Task set:
1. Answer these from the text on calorie needs:
(a) In the standard 30/40/30 split at 2,000 kcal, roughly how many grams of carbs are listed?
(b) Which supermarket's own-brand wholemeal wrap appears in the example lunch?
(c) What margin does the text give for a calorie calculator's estimate?
2. For each statement, give yes or no for whether it agrees with the text on calorie needs, and quote the words that decide it:
(a) Heavy strength athletes can raise protein to 35 percent.
(b) The example dinner totals roughly 430 kcal.
(c) An hour of running burns an average of 300 to 400 kcal.

Text passage:
········

Anyone wanting to lose weight keeps protein high. A protein-rich diet protects muscle mass during a calorie deficit and keeps you fuller for longer, making the deficit easier to maintain.

Standard 30/40/30 split

A balanced macro split aligning with Voedingscentrum guidelines:

  • 30% protein (at 2,000 kcal: roughly 150 grams)
  • 40% carbs (at 2,000 kcal: roughly 200 grams)
  • 30% fat (at 2,000 kcal: roughly 67 grams)

This isn’t a rigid framework. Heavy strength athletes can push protein to 35 percent. Endurance athletes benefit from slightly more carbs. The ratio is a workable starting point, not a law.

Practical: filling in your calorie needs with Dutch supermarket goods

Theory is fine, but what does 2,000 kcal actually look like in a day? Below is an example day with products you’ll find at Albert Heijn, Jumbo or Lidl.

Breakfast

Two slices of wholemeal bread (Albert Heijn own brand, roughly 150 kcal) with 150 grams of low-fat quark (85 kcal), a tablespoon of peanut butter (100 kcal), an apple (70 kcal) and a coffee with a splash of semi-skimmed milk (25 kcal). Total: roughly 430 kcal.

Lunch and snack

Lunch: a wholemeal wrap (Jumbo own brand, 200 kcal) with 100 grams of cooked chicken fillet (110 kcal), rocket, tomato and a tablespoon of hummus (60 kcal). Total: roughly 370 kcal.

Snack: a tub of Lidl Greek yoghurt (150 grams, 120 kcal) with a handful of unsalted nuts (20 grams, 130 kcal). Total: 250 kcal.

Lunch and snack together: roughly 620 kcal.

Dinner

A portion of salmon fillet (150 grams, 280 kcal) with 150 grams of cooked brown rice (195 kcal), a generous portion of oven-roasted vegetables (150 kcal) and a tablespoon of olive oil (90 kcal). Total: roughly 715 kcal.

Daily total: 430 + 620 + 715 = 1,765 kcal. Add an extra snack or a glass of semi-skimmed milk and you’re comfortably at 2,000 kcal. Want to know exactly what you need on top after a workout for recovery?

Your calorie need is not a fixed number. It changes with your weight, lifestyle and goals. Calculate it today, adjust after two weeks and recalibrate as soon as your goal changes. That’s how you use the formula the way it was intended: as a tool, not a dictate.

Veelgestelde vragen

How many calories do I need per day?
An average Dutch man needs about 2,500 kcal per day, a woman about 2,000 kcal. This is based on a moderately active lifestyle. Your exact need is calculated from your BMR (resting metabolism) multiplied by an activity factor. If you're inactive you'll sit lower; if you train several times a week it can climb to 3,000 kcal or more.
How accurate is a calorie calculator?
A calorie calculator gives an estimate with a margin of around 10 to 15 percent. The Mifflin-St Jeor formula, the most-used one, is reasonably accurate for most people. Factors like muscle mass, hormones and genetics influence your actual burn. Use the result as a starting point, track your weight for two weeks and adjust your intake based on the outcome.
How many fewer calories should I eat to lose weight?
A deficit of 300 to 500 kcal per day is the most effective approach. With 500 fewer kcal per day you'll theoretically lose 0.5 kg per week. Don't go below 1,200 kcal (women) or 1,500 kcal (men), otherwise you risk not getting enough nutrients. Combine the calorie deficit with enough protein, at least 1.6 grams per kilo of body weight, to limit muscle loss.
Do you burn more calories with strength or cardio?
Cardio burns more calories during the training itself: an hour of running averages 500 to 700 kcal. Strength training burns less directly, around 300 to 400 kcal per hour, but raises your resting metabolism because you build more muscle mass. Over the long run regular strength training raises your daily calorie burn by an extra 100 to 200 kcal, even when you're not moving.
Should I eat more on training days?
Yes, on training days you can eat more, but the difference is smaller than many people think. An hour of training burns an average of 300 to 500 extra kcal. Raise your intake mainly via carbs, before and after training, to support performance and recovery. On rest days you can eat 200 to 300 kcal less without compromising results.

········

[Absolute pixel coordinate data]
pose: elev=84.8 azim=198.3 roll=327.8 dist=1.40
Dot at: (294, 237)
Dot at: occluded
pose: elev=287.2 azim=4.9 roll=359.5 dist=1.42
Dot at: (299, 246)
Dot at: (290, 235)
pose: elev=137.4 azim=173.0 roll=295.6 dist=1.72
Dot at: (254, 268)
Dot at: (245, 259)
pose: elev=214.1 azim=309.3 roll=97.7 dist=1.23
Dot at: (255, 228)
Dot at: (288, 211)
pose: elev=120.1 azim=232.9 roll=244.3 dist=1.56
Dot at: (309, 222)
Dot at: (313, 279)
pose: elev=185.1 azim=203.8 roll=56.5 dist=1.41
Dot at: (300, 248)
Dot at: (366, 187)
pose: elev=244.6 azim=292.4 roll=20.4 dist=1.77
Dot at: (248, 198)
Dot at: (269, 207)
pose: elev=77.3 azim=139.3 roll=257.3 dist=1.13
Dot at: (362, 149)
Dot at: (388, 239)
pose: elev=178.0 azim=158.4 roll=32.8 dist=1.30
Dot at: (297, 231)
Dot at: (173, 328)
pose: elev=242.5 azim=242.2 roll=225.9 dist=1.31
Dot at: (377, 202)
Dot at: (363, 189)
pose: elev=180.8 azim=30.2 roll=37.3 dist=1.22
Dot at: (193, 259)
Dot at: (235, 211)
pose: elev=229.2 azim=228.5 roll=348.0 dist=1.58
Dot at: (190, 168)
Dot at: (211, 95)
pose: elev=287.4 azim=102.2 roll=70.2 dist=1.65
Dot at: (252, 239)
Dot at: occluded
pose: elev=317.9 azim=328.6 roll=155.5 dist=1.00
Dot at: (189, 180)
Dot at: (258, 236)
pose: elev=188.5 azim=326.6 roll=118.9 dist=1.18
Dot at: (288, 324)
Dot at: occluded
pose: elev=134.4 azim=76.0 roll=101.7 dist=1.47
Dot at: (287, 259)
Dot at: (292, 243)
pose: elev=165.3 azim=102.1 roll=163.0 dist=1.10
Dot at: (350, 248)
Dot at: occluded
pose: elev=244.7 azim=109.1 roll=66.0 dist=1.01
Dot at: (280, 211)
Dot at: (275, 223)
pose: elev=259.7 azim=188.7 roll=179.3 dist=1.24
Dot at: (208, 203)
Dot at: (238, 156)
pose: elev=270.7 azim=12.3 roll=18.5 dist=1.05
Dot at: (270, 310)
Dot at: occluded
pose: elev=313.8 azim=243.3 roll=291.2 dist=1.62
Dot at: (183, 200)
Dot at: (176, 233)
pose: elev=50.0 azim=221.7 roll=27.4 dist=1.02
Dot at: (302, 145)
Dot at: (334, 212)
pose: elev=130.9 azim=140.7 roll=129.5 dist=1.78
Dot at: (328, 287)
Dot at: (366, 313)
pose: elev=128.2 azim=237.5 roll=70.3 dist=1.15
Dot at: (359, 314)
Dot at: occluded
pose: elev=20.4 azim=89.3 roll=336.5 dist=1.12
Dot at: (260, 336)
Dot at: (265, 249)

········

Task-by-task solutions:
1.
(a) Roughly 200 grams.
(b) Jumbo.
(c) Around 10 to 15 percent.

2.
(a) Yes: "Heavy strength athletes can push protein to 35 percent."
(b) No: "Total: roughly 715 kcal."
(c) No: "an hour of running averages 500 to 700 kcal."